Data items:
----

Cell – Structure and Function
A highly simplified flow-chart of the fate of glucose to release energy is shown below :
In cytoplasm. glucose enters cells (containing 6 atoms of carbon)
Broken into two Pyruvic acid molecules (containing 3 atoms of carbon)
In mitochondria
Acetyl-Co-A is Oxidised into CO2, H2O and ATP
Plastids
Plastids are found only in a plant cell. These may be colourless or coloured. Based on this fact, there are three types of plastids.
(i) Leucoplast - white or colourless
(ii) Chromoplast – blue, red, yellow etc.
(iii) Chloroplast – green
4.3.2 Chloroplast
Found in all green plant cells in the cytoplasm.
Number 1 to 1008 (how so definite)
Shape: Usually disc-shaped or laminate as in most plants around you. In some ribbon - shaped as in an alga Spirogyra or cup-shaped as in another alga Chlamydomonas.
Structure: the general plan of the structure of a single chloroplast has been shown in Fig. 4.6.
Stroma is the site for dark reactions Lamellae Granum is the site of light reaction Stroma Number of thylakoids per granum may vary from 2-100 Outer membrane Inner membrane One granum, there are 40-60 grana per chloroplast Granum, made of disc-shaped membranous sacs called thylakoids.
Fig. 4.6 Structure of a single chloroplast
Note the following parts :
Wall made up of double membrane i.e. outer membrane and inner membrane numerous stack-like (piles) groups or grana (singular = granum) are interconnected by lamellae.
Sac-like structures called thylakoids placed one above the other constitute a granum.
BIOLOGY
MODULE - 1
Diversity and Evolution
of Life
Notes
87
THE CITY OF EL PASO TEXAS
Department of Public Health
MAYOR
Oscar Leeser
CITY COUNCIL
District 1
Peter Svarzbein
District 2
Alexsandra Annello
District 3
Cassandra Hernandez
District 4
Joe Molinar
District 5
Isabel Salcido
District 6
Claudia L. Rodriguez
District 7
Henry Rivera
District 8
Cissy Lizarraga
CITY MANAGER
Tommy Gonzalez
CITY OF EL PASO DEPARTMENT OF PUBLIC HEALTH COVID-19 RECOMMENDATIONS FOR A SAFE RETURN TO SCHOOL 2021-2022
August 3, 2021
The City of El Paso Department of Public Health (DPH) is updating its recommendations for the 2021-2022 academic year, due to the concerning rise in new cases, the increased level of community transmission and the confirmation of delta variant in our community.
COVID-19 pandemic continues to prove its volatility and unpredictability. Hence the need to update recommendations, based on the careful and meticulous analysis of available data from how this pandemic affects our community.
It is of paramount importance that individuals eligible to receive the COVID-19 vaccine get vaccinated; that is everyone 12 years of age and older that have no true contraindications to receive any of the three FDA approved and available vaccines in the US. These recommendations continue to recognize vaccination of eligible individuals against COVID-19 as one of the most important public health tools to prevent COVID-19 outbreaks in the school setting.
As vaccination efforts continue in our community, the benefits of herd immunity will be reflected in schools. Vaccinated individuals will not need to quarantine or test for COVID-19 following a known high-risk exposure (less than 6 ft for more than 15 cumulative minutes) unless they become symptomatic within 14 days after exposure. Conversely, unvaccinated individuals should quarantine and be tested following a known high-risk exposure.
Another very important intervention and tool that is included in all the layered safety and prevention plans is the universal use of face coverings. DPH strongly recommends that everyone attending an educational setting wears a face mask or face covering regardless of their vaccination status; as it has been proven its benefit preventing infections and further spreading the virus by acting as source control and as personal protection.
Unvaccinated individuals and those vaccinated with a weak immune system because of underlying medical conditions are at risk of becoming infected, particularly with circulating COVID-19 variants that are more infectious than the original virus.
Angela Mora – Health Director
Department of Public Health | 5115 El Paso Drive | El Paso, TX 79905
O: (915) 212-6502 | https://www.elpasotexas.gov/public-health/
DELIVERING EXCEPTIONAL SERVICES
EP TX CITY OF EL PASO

----

The lines above that hold "shown" are the result; show every one of them.

A highly simplified flow-chart of the fate of glucose to release energy is shown below :
Structure: the general plan of the structure of a single chloroplast has been shown in Fig. 4.6.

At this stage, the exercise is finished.